_ASSIGNMENT_.
Only what runs from the line with "Taking the bedroom" to the final line of the records below should be given again, word for word.

_RECORDS FOR THE TASK_.

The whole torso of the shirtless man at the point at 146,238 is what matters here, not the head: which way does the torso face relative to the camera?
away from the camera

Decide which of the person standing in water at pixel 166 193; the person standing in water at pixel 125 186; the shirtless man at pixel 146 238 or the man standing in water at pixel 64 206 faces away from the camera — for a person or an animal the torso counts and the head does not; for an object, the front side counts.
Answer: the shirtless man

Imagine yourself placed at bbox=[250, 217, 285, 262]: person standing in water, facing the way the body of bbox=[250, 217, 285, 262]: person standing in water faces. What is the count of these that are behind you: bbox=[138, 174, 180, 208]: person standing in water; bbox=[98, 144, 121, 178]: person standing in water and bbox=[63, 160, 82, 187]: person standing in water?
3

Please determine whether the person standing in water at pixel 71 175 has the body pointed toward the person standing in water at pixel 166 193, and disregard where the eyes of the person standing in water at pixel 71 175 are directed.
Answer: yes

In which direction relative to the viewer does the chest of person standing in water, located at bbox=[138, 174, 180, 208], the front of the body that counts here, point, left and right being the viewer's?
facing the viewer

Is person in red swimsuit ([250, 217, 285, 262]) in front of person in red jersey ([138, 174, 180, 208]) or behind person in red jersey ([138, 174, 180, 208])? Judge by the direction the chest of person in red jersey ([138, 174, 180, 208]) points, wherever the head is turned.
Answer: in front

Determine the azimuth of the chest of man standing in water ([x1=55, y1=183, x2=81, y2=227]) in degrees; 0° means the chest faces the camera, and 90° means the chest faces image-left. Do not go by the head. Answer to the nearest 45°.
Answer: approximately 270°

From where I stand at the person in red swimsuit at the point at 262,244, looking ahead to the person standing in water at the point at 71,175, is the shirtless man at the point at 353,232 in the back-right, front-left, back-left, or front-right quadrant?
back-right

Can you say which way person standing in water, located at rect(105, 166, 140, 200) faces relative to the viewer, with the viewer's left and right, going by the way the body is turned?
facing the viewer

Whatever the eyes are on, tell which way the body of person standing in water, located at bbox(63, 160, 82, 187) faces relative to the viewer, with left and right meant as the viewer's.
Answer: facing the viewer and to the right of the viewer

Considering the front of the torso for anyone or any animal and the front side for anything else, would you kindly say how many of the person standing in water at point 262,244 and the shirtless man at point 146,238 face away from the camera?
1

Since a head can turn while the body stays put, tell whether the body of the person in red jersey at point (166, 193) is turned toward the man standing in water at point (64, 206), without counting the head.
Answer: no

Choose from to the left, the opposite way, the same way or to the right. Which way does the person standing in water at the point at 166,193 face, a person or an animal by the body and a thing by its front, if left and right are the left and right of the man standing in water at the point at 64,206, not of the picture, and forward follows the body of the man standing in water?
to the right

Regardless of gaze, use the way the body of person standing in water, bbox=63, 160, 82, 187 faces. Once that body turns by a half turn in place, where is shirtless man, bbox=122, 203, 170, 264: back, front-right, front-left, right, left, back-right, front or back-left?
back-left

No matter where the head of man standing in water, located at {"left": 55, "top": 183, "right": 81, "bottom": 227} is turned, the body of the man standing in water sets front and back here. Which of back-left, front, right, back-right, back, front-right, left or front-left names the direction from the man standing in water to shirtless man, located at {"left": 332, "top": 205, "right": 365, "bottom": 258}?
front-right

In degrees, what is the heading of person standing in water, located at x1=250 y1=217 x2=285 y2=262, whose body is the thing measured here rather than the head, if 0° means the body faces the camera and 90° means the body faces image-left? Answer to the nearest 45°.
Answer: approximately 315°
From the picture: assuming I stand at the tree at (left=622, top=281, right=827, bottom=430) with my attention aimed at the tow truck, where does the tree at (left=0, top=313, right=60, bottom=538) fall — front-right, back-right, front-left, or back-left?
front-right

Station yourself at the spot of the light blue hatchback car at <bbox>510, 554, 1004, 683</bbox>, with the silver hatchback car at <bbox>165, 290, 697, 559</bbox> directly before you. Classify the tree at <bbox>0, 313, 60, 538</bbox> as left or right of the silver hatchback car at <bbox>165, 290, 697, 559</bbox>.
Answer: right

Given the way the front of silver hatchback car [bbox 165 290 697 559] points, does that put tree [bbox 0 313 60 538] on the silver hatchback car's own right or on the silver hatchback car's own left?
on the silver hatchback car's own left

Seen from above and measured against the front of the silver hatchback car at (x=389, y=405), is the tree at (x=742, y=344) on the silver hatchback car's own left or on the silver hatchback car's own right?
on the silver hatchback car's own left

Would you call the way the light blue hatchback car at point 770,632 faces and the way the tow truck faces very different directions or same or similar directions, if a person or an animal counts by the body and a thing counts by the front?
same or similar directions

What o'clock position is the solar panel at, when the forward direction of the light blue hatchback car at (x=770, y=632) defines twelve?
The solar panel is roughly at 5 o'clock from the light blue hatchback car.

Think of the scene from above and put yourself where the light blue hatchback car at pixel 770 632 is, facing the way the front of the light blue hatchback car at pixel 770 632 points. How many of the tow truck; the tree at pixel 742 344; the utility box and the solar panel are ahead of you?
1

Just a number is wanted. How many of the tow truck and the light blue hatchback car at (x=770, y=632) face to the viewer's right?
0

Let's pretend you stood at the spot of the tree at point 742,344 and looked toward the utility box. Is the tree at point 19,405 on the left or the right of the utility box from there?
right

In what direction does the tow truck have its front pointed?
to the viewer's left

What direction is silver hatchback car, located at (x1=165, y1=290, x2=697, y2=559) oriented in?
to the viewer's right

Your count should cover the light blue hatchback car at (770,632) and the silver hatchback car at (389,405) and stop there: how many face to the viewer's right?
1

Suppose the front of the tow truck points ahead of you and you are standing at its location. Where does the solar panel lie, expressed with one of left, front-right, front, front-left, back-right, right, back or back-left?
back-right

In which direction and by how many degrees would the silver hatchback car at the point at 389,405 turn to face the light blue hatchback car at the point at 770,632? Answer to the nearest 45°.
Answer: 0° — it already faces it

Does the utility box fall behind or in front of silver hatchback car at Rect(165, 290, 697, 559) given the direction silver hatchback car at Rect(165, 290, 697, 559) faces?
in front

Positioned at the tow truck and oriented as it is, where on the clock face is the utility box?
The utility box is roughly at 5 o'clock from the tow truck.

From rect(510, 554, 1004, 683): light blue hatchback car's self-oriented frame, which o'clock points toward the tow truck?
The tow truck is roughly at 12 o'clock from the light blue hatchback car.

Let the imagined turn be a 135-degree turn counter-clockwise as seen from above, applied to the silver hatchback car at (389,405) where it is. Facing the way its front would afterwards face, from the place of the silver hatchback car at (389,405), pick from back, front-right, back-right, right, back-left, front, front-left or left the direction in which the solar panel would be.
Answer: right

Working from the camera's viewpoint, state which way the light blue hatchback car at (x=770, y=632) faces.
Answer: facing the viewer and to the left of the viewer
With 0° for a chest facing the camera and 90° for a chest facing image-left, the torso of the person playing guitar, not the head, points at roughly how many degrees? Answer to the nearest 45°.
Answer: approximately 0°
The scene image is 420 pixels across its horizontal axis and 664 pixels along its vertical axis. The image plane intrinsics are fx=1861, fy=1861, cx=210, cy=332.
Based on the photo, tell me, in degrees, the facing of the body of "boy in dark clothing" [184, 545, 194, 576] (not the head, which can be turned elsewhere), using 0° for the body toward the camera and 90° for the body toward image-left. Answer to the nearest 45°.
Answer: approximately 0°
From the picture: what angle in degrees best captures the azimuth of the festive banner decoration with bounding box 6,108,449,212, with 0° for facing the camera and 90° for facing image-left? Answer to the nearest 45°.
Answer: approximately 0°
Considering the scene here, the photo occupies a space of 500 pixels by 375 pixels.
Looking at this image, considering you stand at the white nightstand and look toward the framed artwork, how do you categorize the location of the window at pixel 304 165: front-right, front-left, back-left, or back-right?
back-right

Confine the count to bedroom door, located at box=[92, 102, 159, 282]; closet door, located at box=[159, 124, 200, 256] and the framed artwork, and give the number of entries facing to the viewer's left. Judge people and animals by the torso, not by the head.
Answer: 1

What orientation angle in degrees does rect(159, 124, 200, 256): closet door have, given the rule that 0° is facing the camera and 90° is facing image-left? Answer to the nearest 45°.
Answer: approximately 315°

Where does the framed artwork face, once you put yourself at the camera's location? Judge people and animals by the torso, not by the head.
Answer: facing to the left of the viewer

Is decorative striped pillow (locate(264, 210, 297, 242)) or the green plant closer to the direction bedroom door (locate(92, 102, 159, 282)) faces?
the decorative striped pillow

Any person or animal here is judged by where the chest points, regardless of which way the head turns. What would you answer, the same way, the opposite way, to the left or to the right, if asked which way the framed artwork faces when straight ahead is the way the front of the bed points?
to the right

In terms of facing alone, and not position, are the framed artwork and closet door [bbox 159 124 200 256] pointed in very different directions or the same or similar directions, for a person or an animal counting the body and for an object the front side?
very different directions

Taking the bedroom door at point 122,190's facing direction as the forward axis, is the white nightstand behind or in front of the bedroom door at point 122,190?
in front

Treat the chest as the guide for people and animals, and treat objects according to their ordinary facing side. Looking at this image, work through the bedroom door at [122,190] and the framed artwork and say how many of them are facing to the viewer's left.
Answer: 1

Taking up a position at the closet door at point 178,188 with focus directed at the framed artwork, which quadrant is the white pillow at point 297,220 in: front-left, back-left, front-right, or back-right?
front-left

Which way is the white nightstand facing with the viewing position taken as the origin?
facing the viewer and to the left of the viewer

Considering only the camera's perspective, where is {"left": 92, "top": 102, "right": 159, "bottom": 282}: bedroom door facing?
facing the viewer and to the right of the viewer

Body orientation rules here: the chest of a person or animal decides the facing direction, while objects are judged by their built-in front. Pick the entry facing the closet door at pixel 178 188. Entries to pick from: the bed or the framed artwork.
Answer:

_WRITTEN ANSWER_.
Taking the bedroom door at point 122,190's facing direction as the forward axis, is the white nightstand behind or in front of the bedroom door at point 122,190?
in front

Treat the chest as the guide for people and animals, and treat objects according to their ordinary facing side. Looking at this image, work through the bedroom door at [122,190] and the framed artwork and say how many of them are facing to the viewer's left.
Answer: 1

Taking up a position at the closet door at point 178,188 with focus directed at the framed artwork, which quadrant is the white pillow at point 297,220 in: front-left, back-left, front-right, or back-right?
front-left

Which way is the white nightstand facing with the viewing position taken as the origin?
facing the viewer and to the left of the viewer

Considering only the camera's perspective, where is {"left": 92, "top": 102, "right": 159, "bottom": 282}: bedroom door facing?
facing the viewer and to the right of the viewer

Body orientation rules here: the chest of a person or animal decides the facing direction, while objects are judged by their built-in front. Pick the entry facing the closet door at pixel 178 188. Entries to pick from: the bed or the framed artwork.
Answer:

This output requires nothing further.